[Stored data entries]
○ ○ ○ ○ ○

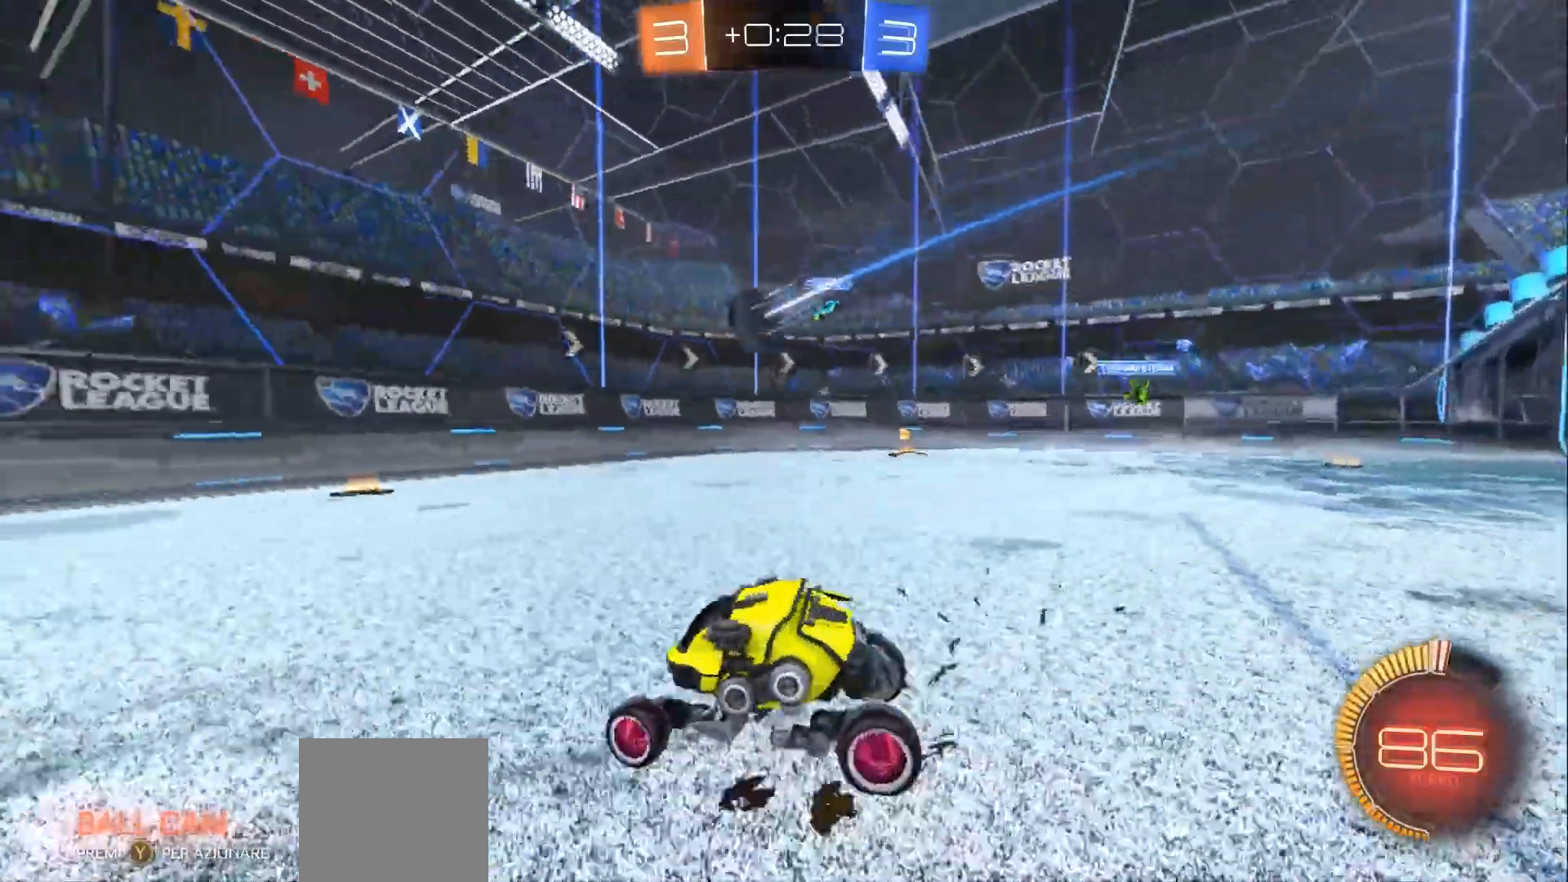
{"buttons": ["R2"], "left_stick": "right", "right_stick": "center", "events": [[100, "left_stick", "center"], [233, "left_stick", "right"]]}
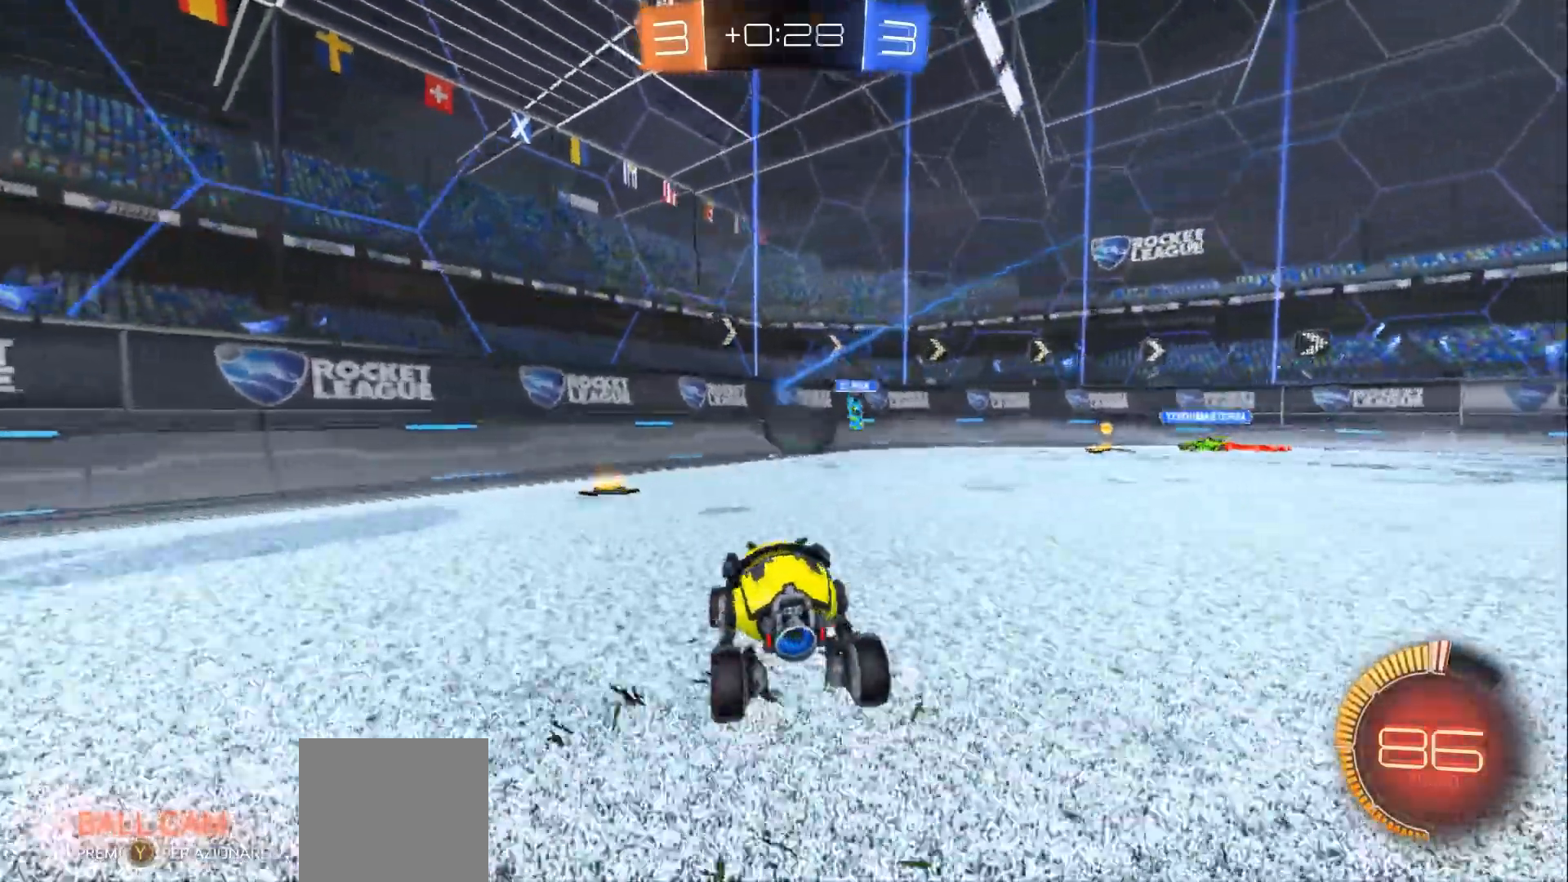
{"buttons": ["A", "R2"], "left_stick": "up-left", "right_stick": "center", "events": [[133, "left_stick", "center"], [467, "left_stick", "up-left"], [500, "A", "down"]]}
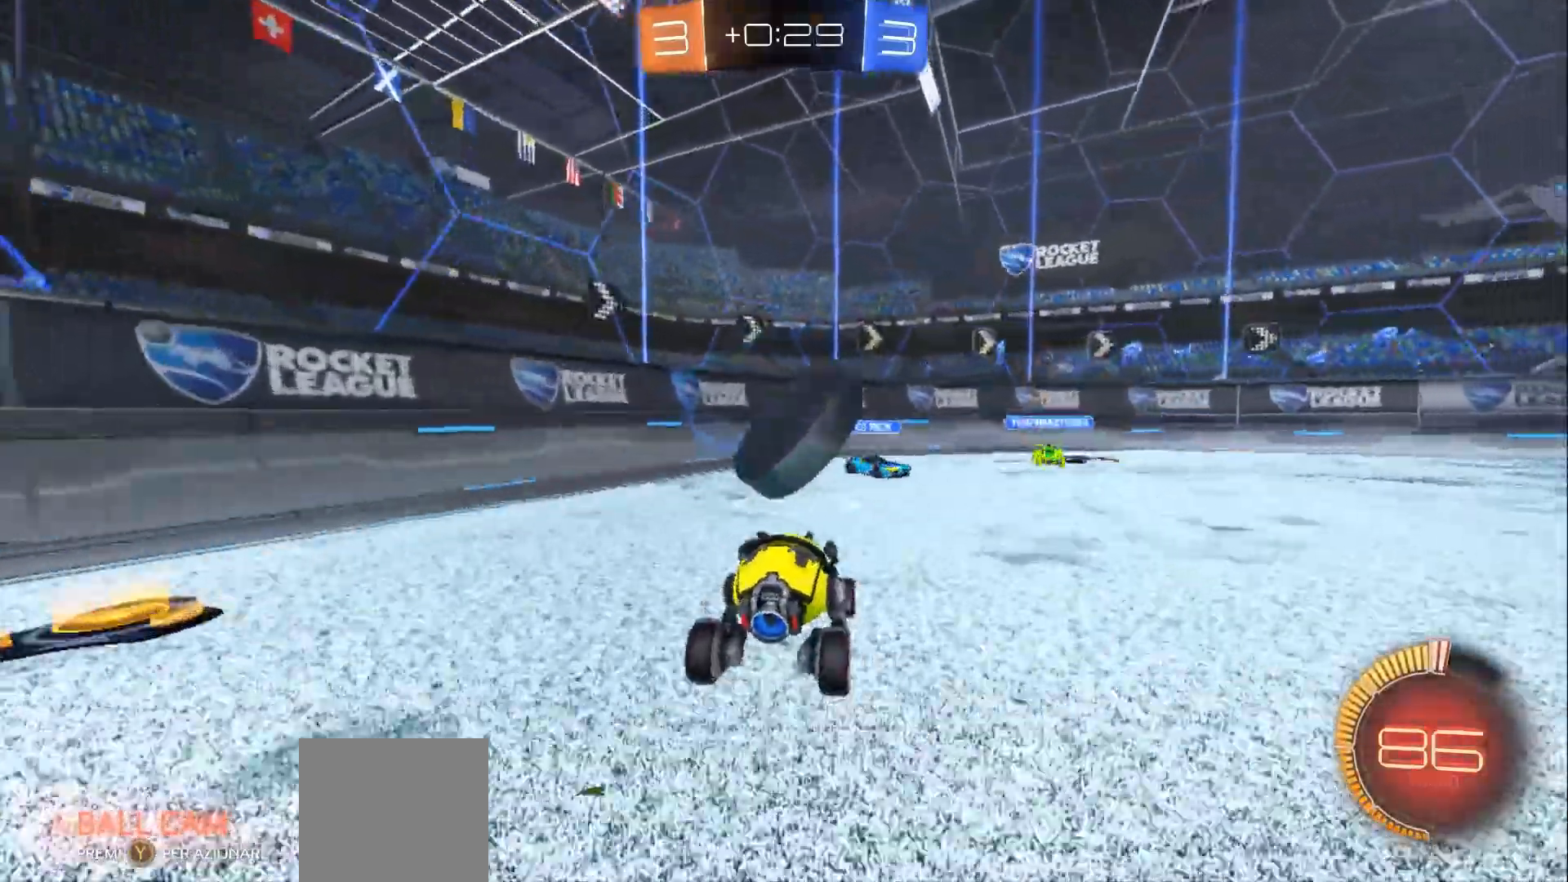
{"buttons": [], "left_stick": "center", "right_stick": "center", "events": [[67, "L3", "down"], [67, "R2", "up"], [267, "A", "up"], [367, "L3", "up"], [467, "left_stick", "center"]]}
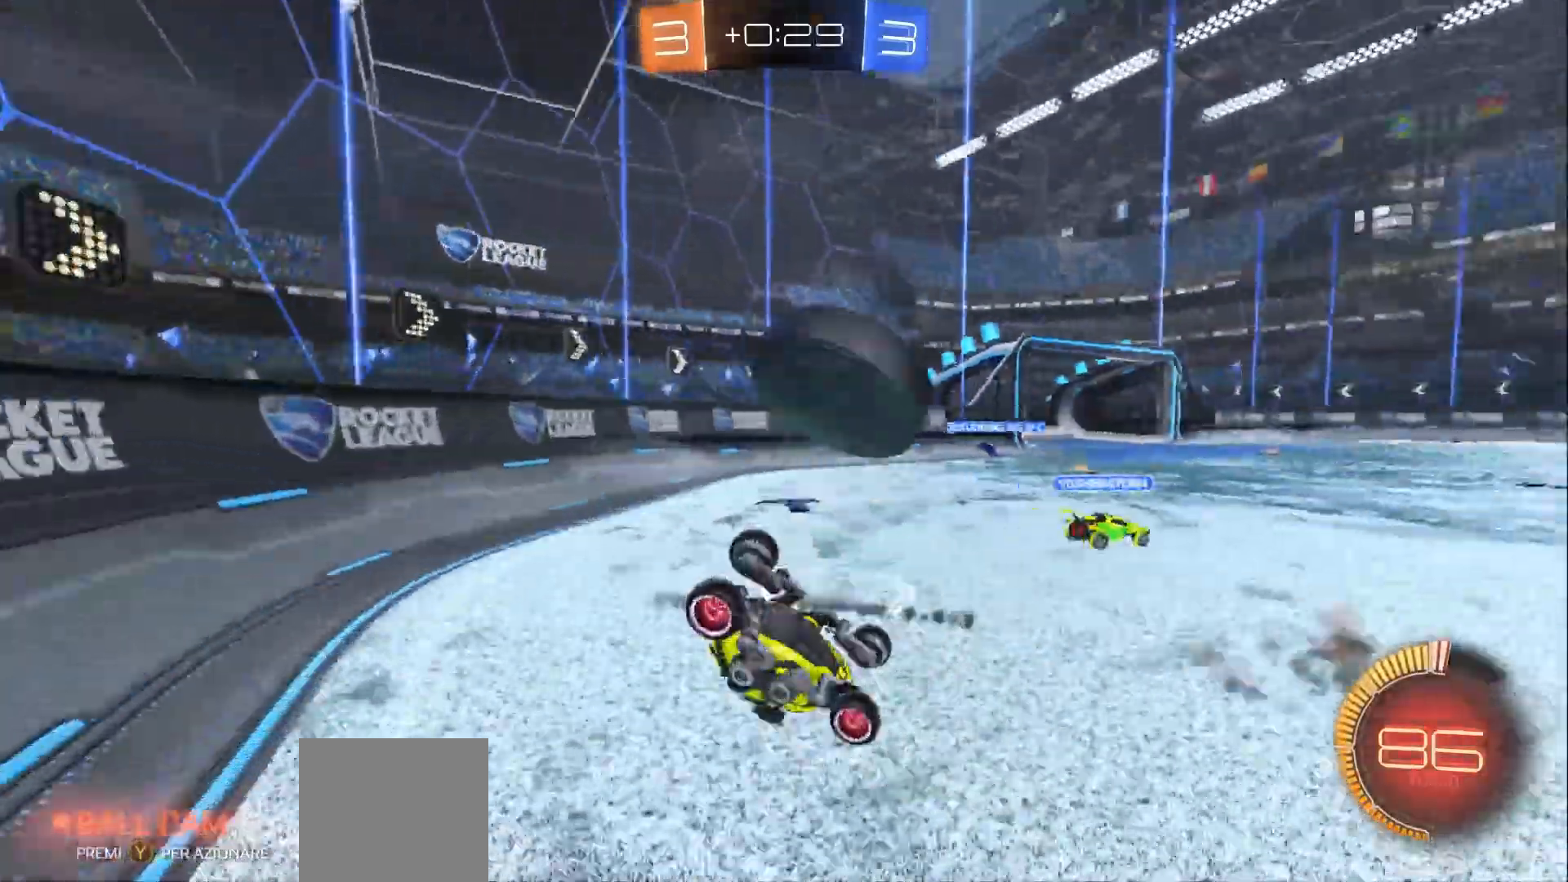
{"buttons": ["R2", "L3"], "left_stick": "right", "right_stick": "center", "events": [[67, "left_stick", "right"], [133, "L3", "down"], [167, "R2", "down"], [300, "X", "down"], [367, "X", "up"]]}
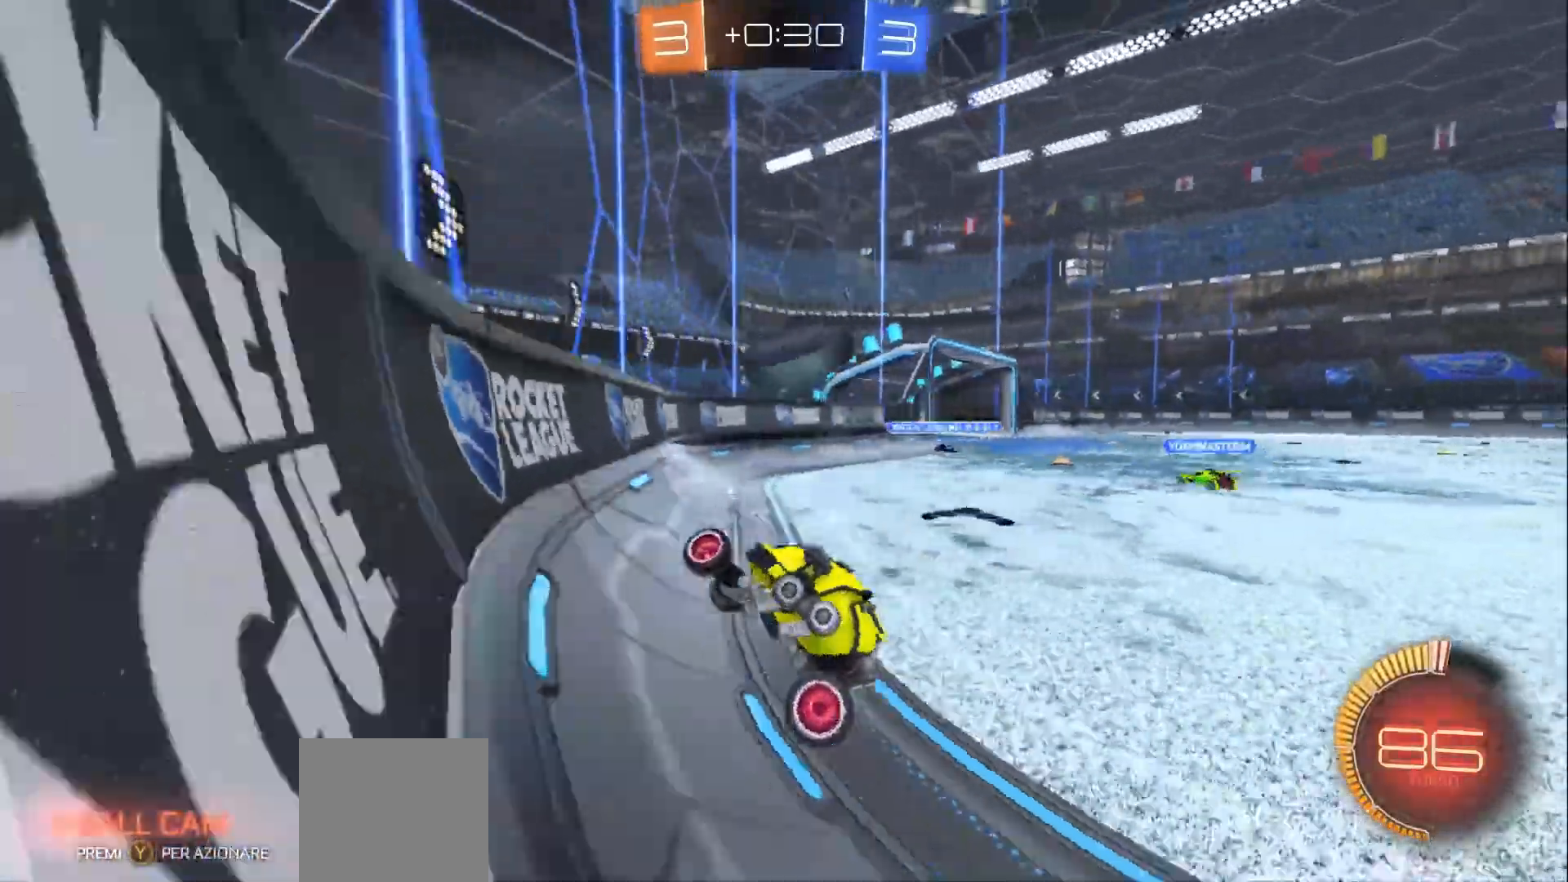
{"buttons": ["B", "R2"], "left_stick": "right", "right_stick": "center", "events": [[267, "B", "down"], [500, "L3", "up"]]}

○ ○ ○ ○ ○

Would you mind returning each entry above word for word, skipping the images?

{"buttons": ["R2"], "left_stick": "right", "right_stick": "center", "events": [[100, "left_stick", "center"], [233, "left_stick", "right"]]}
{"buttons": ["A", "R2"], "left_stick": "up-left", "right_stick": "center", "events": [[133, "left_stick", "center"], [467, "left_stick", "up-left"], [500, "A", "down"]]}
{"buttons": [], "left_stick": "center", "right_stick": "center", "events": [[67, "L3", "down"], [67, "R2", "up"], [267, "A", "up"], [367, "L3", "up"], [467, "left_stick", "center"]]}
{"buttons": ["R2", "L3"], "left_stick": "right", "right_stick": "center", "events": [[67, "left_stick", "right"], [133, "L3", "down"], [167, "R2", "down"], [300, "X", "down"], [367, "X", "up"]]}
{"buttons": ["B", "R2"], "left_stick": "right", "right_stick": "center", "events": [[267, "B", "down"], [500, "L3", "up"]]}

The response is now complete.